#### WHAT YOU NEED TO DO
Show the lines below where "anmelden" occurs.

* * * *

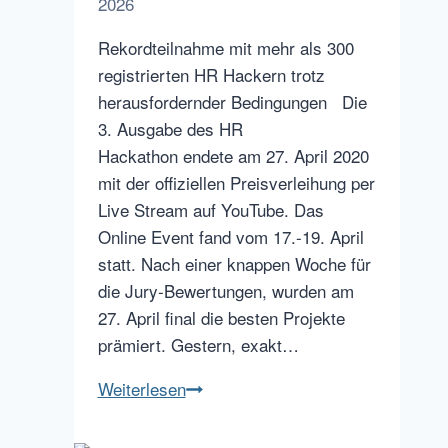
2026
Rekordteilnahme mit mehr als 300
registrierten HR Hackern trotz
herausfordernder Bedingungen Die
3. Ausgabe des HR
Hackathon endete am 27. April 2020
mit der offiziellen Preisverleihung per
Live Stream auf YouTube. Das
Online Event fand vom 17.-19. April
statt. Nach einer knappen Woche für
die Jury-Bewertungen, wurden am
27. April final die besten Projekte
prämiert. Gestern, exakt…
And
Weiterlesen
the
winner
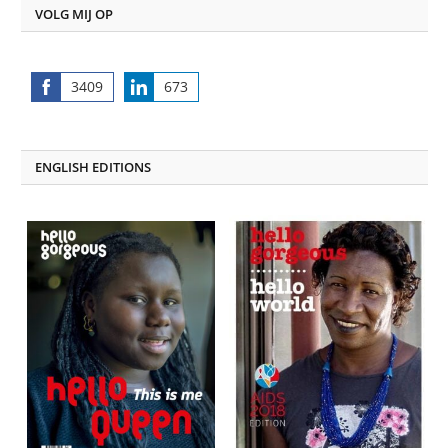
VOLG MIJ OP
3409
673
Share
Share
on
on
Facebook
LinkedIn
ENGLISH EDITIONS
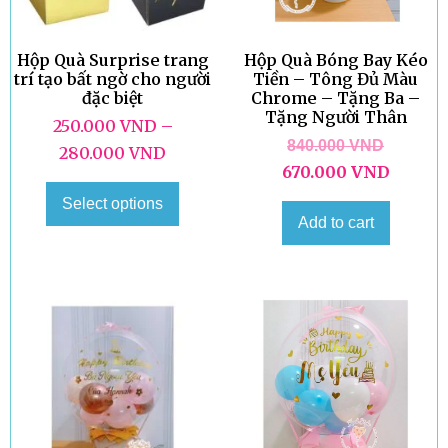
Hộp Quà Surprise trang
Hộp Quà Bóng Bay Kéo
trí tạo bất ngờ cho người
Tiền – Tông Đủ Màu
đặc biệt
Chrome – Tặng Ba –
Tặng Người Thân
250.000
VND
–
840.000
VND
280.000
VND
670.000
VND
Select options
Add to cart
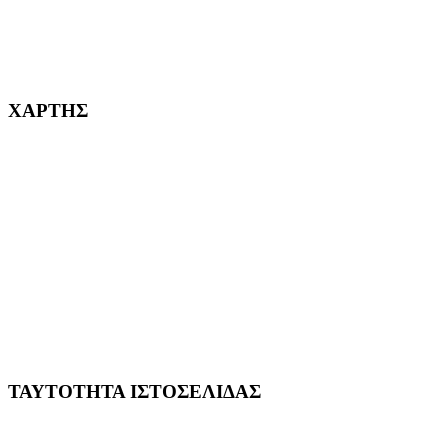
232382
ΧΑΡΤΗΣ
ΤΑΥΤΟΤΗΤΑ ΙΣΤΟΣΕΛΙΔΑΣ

* * * *

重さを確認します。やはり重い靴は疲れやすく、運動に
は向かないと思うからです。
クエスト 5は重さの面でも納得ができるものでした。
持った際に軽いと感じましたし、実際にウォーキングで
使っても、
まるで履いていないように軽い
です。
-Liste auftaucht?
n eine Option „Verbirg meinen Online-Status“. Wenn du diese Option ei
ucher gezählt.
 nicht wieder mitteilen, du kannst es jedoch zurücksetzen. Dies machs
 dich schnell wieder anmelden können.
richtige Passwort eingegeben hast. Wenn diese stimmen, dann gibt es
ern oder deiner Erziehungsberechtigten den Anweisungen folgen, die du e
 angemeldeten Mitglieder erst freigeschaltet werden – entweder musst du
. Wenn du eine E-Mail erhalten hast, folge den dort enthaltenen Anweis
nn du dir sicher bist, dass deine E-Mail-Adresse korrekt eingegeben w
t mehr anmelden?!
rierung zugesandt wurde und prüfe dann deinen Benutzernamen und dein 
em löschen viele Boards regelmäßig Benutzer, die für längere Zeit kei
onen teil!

* * * *

#### RESULT FOR THIS EXERCISE
 dich schnell wieder anmelden können.
t mehr anmelden?!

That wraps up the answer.